At the same time, business exits are rising. In 2023, there were more than 25,000 business exits in B.C., up 11 per cent from 2017. More recent monthly data suggest exits have continued to climb. Indeed, business exits in B.C. recently surpassed new entries—a development last seen (outside the pandemic) in 2009, following the global financial crisis.

All of this points to a problematic business climate, reflecting a mix of domestic policies that have raised business costs and discouraged investment, as well as the impact of external economic shocks (COVID, the 2022-24 inflation surge, and Trump’s tariff barrage). Policymakers should be paying attention to dwindling business dynamism and be alert to the dangers posed by a diminished appetite among firms and entrepreneurs for risk-taking.

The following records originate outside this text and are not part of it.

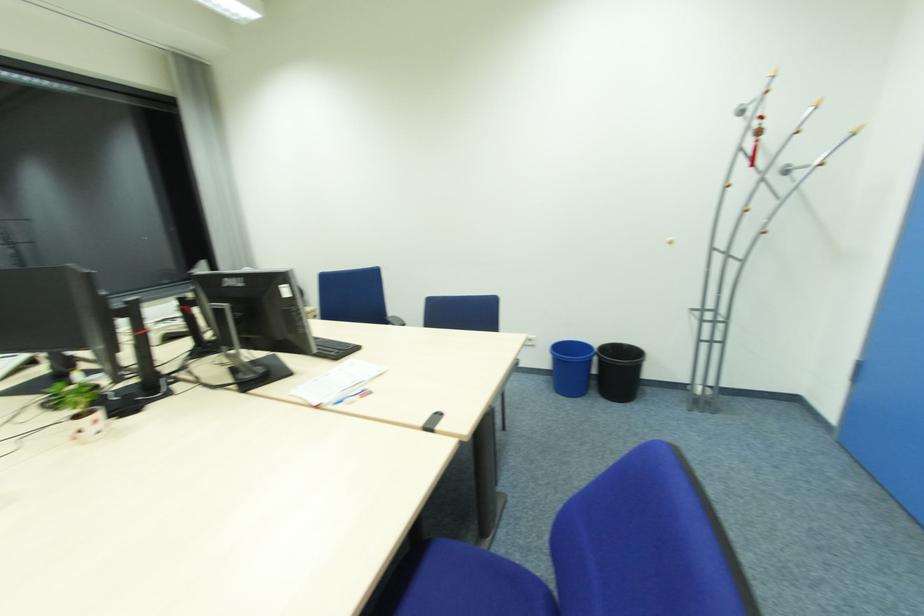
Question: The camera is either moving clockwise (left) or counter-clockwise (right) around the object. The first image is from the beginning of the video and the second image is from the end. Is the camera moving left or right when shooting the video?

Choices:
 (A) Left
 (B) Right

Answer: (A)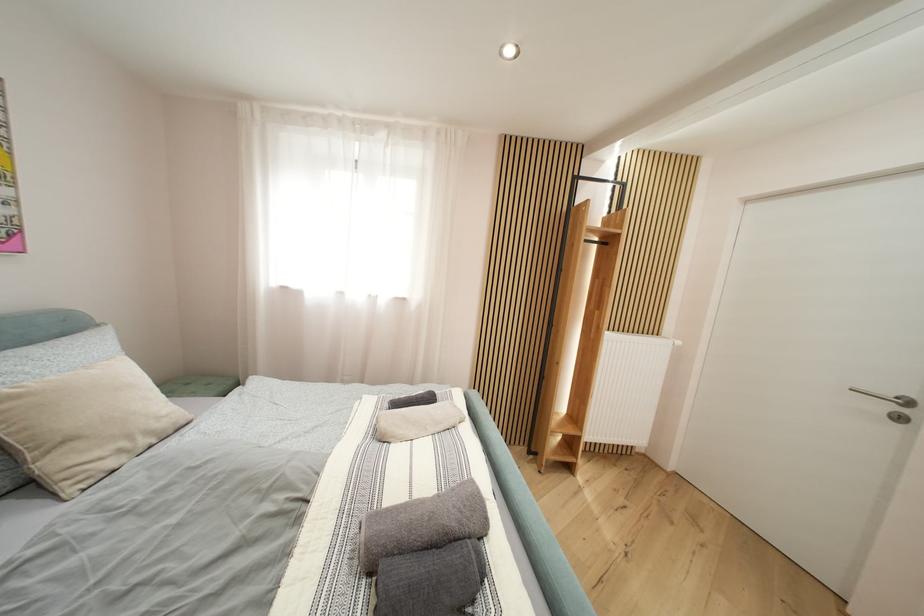
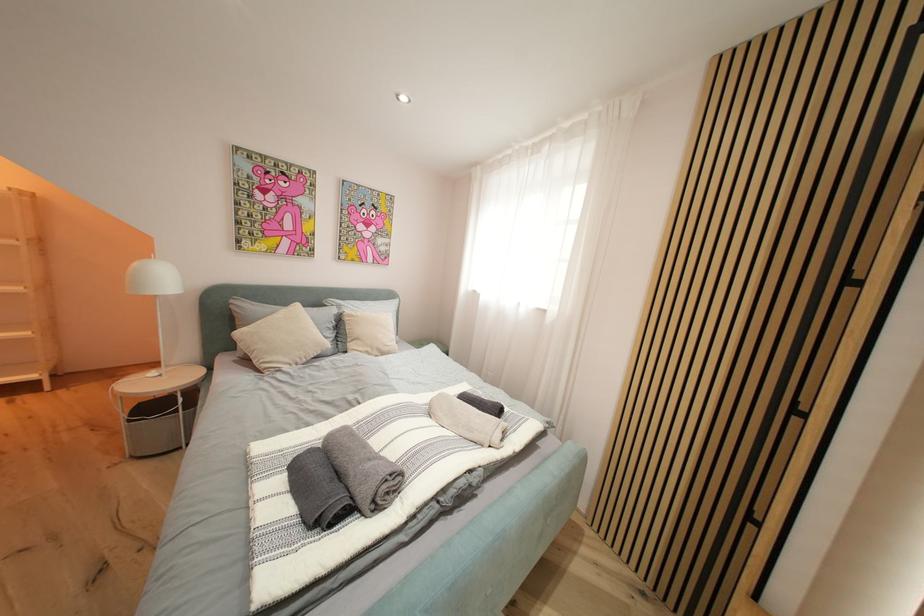
Question: Based on the continuous images, in which direction is the camera rotating? Reply with the corresponding letter.

Choices:
 (A) Left
 (B) Right
 (C) Up
 (D) Down

Answer: (A)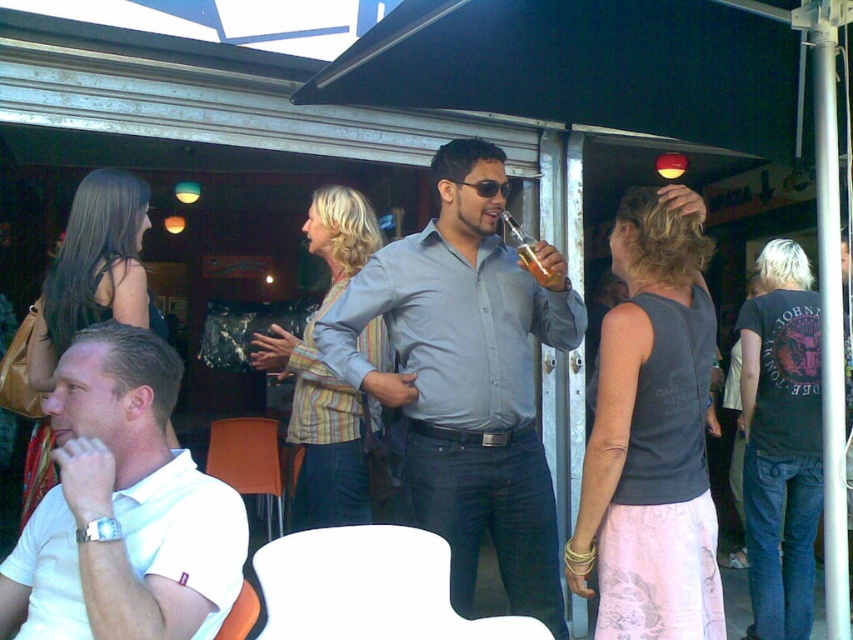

This is a national issue, but the negative trends are particularly apparent in B.C., beginning around 2018. The timing coincides with a series of federal, provincial and municipal policy changes affecting business costs, including higher payroll taxes (notably B.C.’s Employer Health Tax), higher corporate income tax rates, steeper energy taxes, and steadily rising property and other real estate-related taxes and fees. In British Columbia, these tax-driven cost pressures have been compounded by substantial increases in the cost and complexity of government regulation affecting large swathes of the private sector economy – including serial changes in the Labour Code, the Employment Standards Act, and WorkSafeBC regulations; the adoption of more stringent building codes and energy efficiency standards; and policy decisions that sharply reduced the supply of fibre for the forest industry.

Last year, Statistics Canada reported that a 37 per cent rise in federal regulatory restrictions between 2006 and 2021 reduced GDP growth by 1.7 per cent. Including the effects of B.C.’s mounting regulatory burden points to significantly larger cumulative hit to economic growth in this province.

In today’s environment, progress in advancing a handful of major projects will certainly deliver an economic boost. But without a stronger foundation of business formation, investment, and entrepreneurial activity, that will not be enough.